Viene spontaneo il parallelo con "L'attimo
fuggente" di Peter Weir e
dico subito che preferisco quest'ultimo,
in quanto
molto più convincente, anche se
meno brillante in superficie. Citerei
poi l'altro del genere, anch'esso made
in USA ('95), intitolato "Pensieri
pericolosi". Lì c'era come
protagonista Michèlle
Pfeiffer,
calata nel ruolo e alle prese con una
classe difficile
e multietnica di una qualche periferia
urbana. Con Mona Lisa Smile siamo
nel college di Wellesley, uno dei più prestigiosi
d'America, per ricche figlie della classe
dirigente. Il periodo è quello
degli Anni '50, denso di pulsioni e problemi:
guerra fredda, difficile integrazione
razziale, maccartismo. Sono questi i
nodi con cui si misurava una società giovane
e in espansione di consumi, ma spesso
legata al conservatorismo più bieco
e formalista. Il bel college è il
luogo privilegiato dove le signorine
di buona famiglia imparano soprattutto
l'arte del ricevere, un sapere preconfezionato
in testi quasi sacri, l'arte di conquistare
un buon marito cui dedicarsi anima e
corpo per crescere i futuri figli, secondo
un perbenismo mai messo in discussione.
In questa realtà cala la giovane Katherine Watson (Julia
Roberts), di
origini modeste, con un'apertura mentale
da protofemminista nonché da insegnante
disponibile alla ricerca critica e al
confronto. Ella rischia perciò di
mettere in crisi il microcosmo consolidato
in cui ruotano le sue giovani allieve.
L'attenzione del regista si ferma soprattutto
su tre di esse: quella più diligente,
quella più ferocemente ostile
al nuovo, quella più ribelle,
che cerca un nuovo ruolo attraverso una
certa spregiudicatezza sessuale. Ad interpretare
questi personaggi l'autore ha chiamato
tre giovani attrici già collaudate,
bruttine anche perché avvilite
dalla moda anni '50 in versione nastri,
pizzi e colori pastello, ma sufficientemente
brave. Si tratta di Julia Stiles ("Save
the last dance"), Kirsten
Dunst ("Spiderman"), Maggie Gyllenhaal ("Secretary").
Ci sono poi gli insegnanti del campus,
tutti
più o meno ipocriti, con qualche
scheletro nell'armadio; tra di essi una
soltanto paga col licenziamento una impossibile
autonomia di vedute. La nostra Katherine però non demorde e poco alla volta
riesce a conquistare prima la stima,
poi l'affetto delle leaders della classe,
crescendo anche lei nello scontro con
una realtà che la stimola e la
respinge insieme.
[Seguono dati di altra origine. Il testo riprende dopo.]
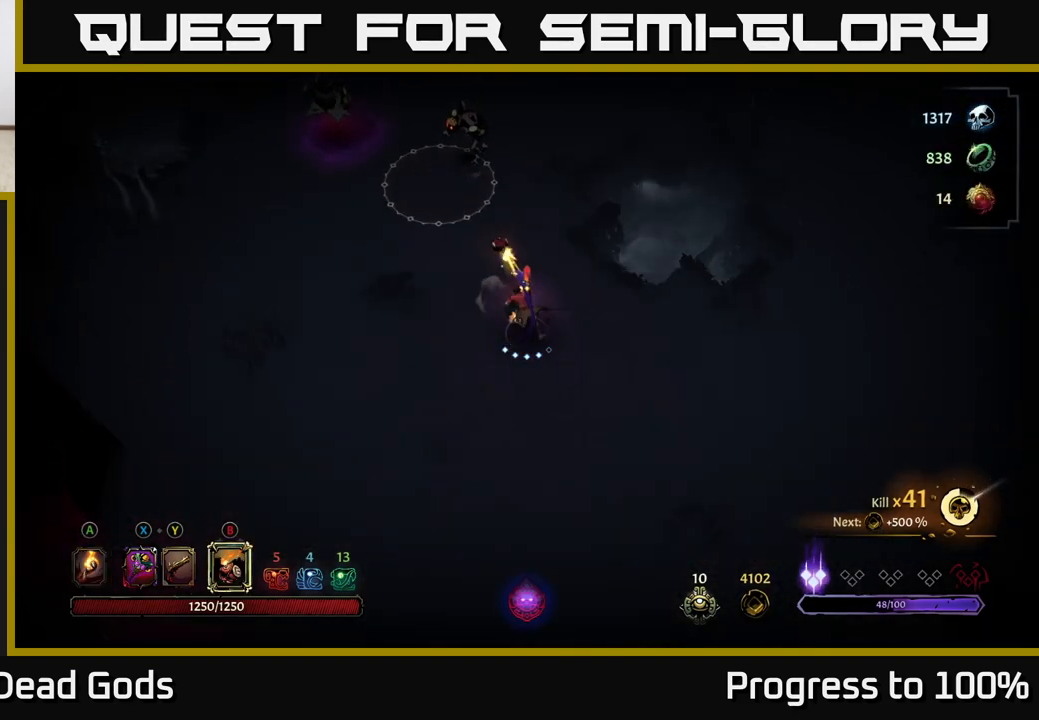
{"buttons": [], "left_stick": "up", "right_stick": "center", "events": [[133, "B", "down"], [233, "B", "up"], [383, "B", "down"], [467, "B", "up"]]}
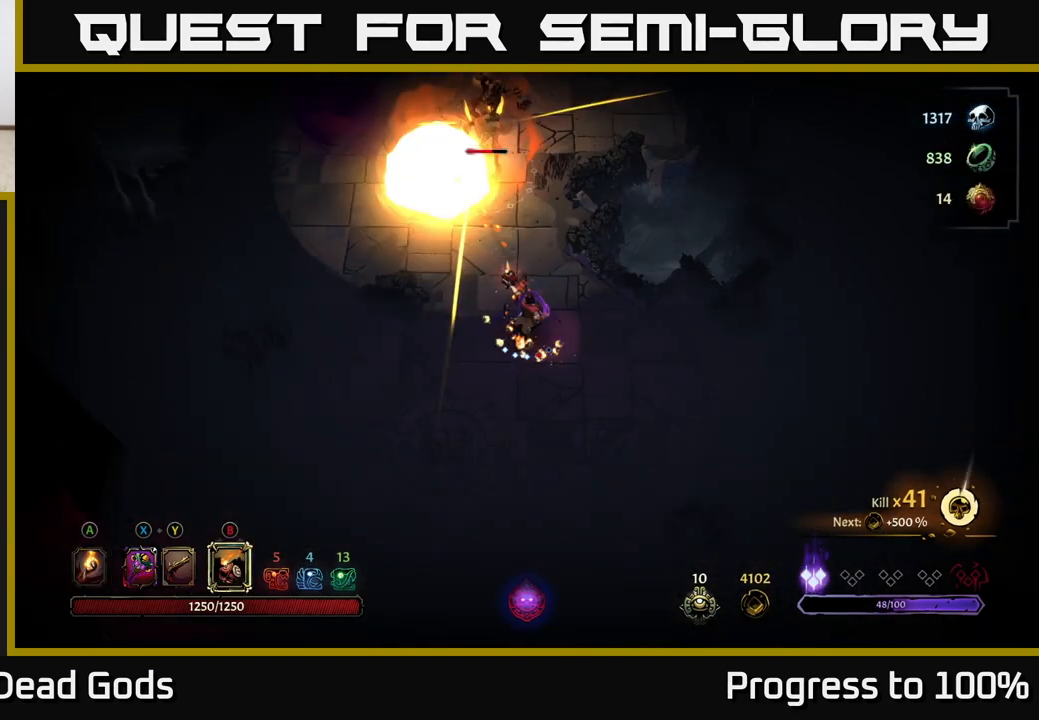
{"buttons": [], "left_stick": "up", "right_stick": "center", "events": [[50, "B", "down"], [117, "B", "up"], [250, "B", "down"], [350, "B", "up"]]}
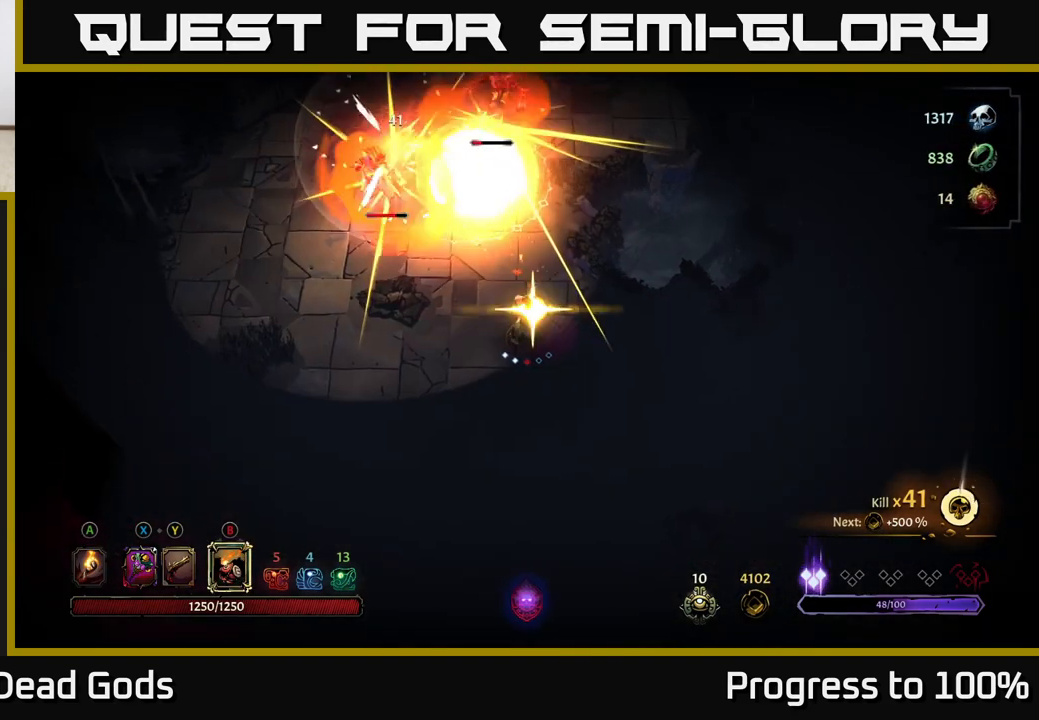
{"buttons": [], "left_stick": "up-left", "right_stick": "center", "events": [[367, "left_stick", "up-left"]]}
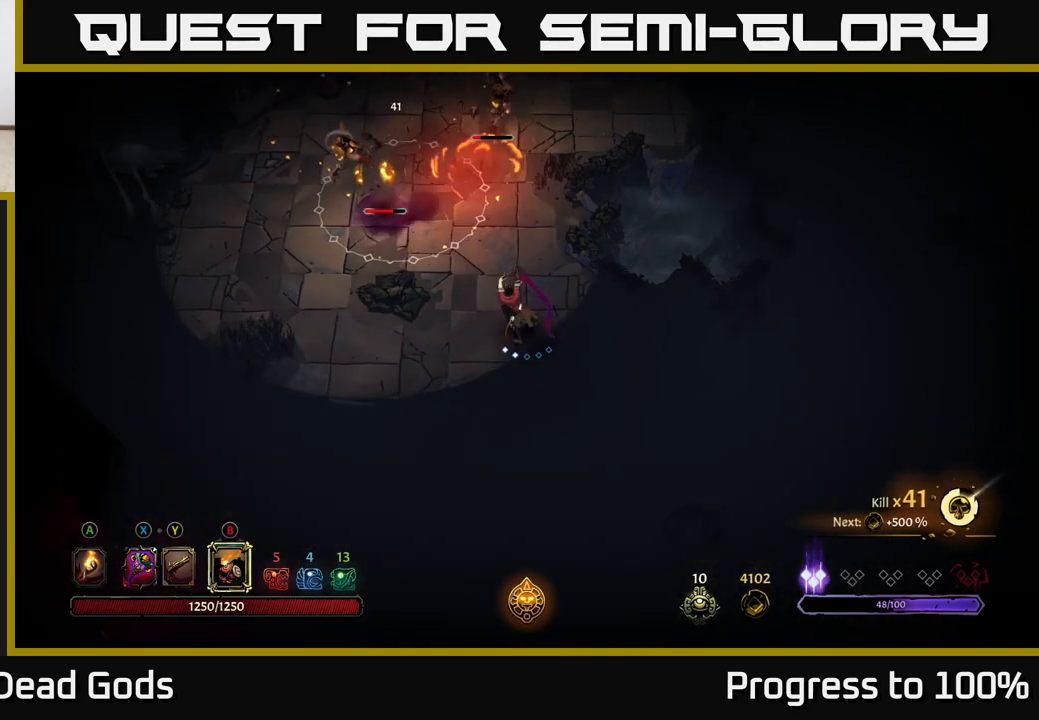
{"buttons": [], "left_stick": "up", "right_stick": "center", "events": [[317, "left_stick", "center"], [500, "left_stick", "up"]]}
Imbastirà anche
una storia sentimentale con un collega
e sarà riassunta l'anno successivo,
ma a certe condizioni; ciascuno può intuire
quali siano e perciò non saranno
accettate. Esaurita l'esperienza, la Watson parte per l'Europa, decisa a continuare
per la sua strada. La debolezza del film,
condotto con un ritmo vivace, con l'aiuto
di un'accurata ricostruzione d'epoca,
colonna musicale compresa, sta nell'analisi
superficiale della dinamica che s'instaura
tra nuovo e vecchio, tra formalismo e
verità, tra studio inteso come
formazione personale e nozionismo asettico.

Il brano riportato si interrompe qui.